Visiting Gdansk in Poland
Gdansk
is a beautiful, old port city on the Baltic Sea, in the north of Poland.
First settled in the ninth century, it became the thriving city of Danzig
after being conquered by the Teutonic Knights in the early fourteenth
century. By the middle of the sixteenth century it was the most important
Baltic port, and Poland's largest city.
It was here
that World War II started in September 1939, when the German battleship
Schleswig-Holstein fired on the Polish naval fort at Westerplatte. The
city was devastated during the war, but almost all of its historic center
has been painstakingly restored. It was also in Gdansk that the Soviet
Empire began to crack when Lech Walesa jumped over the shipyard fence,
organized Solidarity and proclaimed a general strike.

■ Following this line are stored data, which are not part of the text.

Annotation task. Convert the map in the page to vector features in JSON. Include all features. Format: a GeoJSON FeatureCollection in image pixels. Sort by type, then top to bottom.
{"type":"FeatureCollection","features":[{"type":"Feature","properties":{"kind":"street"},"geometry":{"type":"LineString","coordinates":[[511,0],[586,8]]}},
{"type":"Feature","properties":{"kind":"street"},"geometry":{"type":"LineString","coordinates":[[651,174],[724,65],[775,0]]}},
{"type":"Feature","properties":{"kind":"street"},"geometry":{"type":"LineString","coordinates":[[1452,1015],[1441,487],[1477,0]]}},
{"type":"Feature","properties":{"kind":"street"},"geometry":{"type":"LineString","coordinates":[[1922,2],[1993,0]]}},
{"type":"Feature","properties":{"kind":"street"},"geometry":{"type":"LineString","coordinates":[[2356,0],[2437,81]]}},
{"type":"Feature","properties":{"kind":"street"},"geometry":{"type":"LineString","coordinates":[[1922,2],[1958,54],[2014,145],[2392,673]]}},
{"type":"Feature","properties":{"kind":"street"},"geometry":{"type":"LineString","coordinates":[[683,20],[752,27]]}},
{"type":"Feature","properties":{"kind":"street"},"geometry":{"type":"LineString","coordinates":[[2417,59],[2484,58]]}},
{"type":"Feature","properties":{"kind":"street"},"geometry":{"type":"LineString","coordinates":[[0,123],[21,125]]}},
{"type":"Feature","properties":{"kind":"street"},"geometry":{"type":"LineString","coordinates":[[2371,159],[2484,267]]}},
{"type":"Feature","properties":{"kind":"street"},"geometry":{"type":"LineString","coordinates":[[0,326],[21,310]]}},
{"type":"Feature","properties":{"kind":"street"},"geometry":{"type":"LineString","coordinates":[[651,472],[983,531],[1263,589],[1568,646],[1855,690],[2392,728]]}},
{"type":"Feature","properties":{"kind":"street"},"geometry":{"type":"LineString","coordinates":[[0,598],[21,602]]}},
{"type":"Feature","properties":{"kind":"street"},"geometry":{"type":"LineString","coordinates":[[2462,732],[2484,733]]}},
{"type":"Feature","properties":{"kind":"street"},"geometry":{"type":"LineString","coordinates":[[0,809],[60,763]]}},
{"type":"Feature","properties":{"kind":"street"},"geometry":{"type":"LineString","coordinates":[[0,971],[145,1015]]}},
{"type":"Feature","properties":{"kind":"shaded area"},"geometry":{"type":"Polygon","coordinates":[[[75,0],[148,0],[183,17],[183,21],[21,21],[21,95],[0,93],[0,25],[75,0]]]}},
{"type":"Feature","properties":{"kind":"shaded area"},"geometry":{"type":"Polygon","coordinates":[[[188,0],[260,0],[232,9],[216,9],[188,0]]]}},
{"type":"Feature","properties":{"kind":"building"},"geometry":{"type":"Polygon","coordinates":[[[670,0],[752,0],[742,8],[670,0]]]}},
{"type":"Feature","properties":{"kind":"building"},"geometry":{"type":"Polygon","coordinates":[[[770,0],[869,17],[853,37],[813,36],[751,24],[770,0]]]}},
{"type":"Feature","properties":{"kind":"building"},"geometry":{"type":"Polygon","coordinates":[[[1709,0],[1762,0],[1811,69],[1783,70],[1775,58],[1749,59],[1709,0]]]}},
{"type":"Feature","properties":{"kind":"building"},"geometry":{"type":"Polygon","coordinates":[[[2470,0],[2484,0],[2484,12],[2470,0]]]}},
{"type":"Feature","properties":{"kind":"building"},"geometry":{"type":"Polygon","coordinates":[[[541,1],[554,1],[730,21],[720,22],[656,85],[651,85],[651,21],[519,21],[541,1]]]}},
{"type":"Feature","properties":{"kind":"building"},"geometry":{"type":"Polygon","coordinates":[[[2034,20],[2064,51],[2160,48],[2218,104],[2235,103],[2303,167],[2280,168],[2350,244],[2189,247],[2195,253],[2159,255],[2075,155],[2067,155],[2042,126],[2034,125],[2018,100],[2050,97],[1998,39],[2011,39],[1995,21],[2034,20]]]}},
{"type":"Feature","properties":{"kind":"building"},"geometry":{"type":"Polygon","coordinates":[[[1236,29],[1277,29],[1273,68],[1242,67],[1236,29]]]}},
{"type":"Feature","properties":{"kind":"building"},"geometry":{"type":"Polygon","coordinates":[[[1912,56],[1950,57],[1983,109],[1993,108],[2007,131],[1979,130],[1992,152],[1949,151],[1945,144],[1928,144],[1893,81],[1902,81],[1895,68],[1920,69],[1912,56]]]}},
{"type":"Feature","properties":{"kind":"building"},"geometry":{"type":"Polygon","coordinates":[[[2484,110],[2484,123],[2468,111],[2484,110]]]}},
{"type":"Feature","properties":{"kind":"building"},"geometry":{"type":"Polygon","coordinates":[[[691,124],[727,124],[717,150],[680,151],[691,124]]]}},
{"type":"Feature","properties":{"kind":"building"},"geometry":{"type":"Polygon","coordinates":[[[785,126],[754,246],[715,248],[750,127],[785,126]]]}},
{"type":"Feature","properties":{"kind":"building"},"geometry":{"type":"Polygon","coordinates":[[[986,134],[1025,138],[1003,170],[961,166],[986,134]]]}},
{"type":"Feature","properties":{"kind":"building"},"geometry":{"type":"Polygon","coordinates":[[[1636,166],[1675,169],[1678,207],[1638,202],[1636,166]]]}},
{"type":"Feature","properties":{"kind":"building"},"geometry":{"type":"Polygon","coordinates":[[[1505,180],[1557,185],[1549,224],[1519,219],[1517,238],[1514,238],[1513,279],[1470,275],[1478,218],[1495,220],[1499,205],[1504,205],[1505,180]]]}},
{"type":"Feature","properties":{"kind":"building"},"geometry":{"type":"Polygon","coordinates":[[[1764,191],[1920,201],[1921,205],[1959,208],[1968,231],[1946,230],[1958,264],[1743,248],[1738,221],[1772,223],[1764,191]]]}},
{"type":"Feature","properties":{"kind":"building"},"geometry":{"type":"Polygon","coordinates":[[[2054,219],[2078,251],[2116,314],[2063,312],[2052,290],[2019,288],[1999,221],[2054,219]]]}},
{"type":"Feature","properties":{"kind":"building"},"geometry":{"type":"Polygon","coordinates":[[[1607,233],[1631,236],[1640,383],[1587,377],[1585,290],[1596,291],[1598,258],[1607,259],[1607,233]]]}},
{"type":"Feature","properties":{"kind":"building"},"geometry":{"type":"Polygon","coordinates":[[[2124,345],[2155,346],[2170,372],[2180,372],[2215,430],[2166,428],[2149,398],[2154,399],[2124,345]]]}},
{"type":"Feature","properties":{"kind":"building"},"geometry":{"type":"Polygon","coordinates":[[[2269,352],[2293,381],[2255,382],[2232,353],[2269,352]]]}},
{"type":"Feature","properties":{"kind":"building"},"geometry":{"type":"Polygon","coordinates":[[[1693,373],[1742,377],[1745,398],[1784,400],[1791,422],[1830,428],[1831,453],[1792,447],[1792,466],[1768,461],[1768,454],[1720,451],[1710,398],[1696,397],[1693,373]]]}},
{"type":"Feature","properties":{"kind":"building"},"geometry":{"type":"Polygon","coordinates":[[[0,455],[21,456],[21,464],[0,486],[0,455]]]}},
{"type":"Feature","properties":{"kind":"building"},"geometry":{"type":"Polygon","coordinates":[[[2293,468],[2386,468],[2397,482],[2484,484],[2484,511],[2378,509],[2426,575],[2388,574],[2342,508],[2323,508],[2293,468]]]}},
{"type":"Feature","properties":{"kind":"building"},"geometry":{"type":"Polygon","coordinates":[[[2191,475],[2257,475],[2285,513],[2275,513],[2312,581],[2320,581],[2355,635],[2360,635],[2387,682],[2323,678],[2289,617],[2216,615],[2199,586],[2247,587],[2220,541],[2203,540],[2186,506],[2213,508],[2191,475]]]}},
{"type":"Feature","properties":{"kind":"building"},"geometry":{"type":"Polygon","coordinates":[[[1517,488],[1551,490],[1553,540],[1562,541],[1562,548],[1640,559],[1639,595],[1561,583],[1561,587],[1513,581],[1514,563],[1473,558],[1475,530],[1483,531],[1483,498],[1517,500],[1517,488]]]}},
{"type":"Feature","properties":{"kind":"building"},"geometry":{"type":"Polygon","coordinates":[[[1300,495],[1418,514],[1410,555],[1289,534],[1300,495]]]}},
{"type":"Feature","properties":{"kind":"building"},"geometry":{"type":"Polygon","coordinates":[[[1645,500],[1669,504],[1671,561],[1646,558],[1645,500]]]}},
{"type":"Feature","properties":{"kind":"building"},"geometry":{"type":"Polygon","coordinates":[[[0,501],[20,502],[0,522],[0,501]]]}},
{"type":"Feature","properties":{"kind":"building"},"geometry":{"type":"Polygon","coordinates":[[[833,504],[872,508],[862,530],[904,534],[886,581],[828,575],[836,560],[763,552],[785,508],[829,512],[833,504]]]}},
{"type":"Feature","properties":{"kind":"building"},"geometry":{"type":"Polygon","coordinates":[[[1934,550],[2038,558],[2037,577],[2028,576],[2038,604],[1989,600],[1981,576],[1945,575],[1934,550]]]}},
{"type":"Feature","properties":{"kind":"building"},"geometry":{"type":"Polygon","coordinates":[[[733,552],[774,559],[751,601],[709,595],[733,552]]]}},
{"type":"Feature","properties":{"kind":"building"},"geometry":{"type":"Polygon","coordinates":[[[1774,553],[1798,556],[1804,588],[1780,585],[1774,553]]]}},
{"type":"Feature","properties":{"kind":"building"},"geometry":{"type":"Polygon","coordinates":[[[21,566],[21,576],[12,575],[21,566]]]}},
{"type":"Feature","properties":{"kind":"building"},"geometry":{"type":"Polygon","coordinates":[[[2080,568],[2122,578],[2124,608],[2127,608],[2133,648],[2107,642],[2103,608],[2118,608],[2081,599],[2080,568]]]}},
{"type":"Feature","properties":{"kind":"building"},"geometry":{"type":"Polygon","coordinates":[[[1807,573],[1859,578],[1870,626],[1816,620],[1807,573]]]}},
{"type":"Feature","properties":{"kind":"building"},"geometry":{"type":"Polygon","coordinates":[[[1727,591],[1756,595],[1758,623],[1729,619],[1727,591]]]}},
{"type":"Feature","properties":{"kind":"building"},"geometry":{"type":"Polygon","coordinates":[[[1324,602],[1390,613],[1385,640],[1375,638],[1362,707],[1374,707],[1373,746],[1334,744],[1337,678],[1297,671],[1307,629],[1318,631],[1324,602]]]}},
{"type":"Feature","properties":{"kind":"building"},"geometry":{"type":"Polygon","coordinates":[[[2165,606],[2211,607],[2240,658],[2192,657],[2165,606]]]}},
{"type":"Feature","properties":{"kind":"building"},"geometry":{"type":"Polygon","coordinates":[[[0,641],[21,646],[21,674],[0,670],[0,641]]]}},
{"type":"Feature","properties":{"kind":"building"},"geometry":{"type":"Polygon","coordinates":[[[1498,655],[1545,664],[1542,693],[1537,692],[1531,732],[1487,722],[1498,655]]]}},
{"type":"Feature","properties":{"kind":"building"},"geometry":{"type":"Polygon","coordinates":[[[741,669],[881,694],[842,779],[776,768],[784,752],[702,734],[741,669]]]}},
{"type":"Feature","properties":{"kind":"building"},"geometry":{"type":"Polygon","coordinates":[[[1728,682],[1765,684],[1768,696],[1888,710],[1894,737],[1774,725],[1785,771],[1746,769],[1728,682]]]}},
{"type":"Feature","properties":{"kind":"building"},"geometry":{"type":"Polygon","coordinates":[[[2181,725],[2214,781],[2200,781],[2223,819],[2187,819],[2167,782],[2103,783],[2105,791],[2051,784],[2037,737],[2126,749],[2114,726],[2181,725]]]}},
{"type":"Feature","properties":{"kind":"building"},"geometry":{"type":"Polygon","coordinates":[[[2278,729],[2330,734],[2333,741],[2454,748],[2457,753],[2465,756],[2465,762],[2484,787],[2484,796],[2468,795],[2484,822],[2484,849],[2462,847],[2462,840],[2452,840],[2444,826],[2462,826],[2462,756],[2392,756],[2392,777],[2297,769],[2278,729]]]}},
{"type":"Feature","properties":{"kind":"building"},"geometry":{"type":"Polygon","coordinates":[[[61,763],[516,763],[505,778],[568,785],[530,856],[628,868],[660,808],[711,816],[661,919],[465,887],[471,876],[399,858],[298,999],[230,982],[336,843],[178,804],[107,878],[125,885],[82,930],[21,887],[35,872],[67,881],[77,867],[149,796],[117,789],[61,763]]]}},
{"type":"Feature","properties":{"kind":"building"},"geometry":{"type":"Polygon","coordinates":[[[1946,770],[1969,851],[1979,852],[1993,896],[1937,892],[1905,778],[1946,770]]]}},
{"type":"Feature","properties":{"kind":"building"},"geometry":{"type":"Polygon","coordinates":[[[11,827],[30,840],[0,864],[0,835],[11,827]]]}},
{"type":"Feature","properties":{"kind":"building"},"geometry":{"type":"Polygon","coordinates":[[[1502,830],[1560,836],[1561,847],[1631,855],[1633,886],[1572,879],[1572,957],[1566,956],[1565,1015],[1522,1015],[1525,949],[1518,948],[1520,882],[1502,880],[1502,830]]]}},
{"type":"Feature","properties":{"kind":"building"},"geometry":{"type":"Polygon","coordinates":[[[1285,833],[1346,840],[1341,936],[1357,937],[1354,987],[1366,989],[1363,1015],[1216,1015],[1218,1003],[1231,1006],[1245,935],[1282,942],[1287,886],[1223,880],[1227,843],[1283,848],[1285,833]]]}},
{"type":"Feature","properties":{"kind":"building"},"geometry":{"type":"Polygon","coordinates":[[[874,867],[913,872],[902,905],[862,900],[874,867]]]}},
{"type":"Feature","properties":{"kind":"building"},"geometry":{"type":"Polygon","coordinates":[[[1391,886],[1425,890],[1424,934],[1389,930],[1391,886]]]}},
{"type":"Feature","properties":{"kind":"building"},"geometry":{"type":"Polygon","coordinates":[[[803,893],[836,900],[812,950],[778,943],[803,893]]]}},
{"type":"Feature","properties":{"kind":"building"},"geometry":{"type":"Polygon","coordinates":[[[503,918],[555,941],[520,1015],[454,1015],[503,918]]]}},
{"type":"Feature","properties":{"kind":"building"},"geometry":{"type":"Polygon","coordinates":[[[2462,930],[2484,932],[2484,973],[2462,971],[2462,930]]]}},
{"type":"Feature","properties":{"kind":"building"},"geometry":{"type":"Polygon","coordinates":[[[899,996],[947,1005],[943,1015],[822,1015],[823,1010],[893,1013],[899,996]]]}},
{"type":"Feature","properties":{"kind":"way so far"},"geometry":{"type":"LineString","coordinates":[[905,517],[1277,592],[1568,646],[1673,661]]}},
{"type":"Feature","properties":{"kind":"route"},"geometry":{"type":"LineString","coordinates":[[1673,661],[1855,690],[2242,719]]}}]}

The monuments to
the Polish defenders of Westerplatte, and to the shipyard strikers of
Solidarity are not far apart.
Gdansk used to be one of the richest port-cities in Northern Europe and
it shows - the buildings are bigger and the streets are broader than in
other medieval cities. St Mary's Church is possibly the largest brick
church in the world. Dlugi Targ is the splendid main square at the heart
of Glone Miasto, Main Town. From here you can easily walk to the huge,
fourteenth-century town hall and many other architectural gems, such as
the unique, seventeenth-century houses lining St. Mary's street. You can
stroll for hours along the picturesque old streets and river banks of the
ancient port that has been so significant in European history.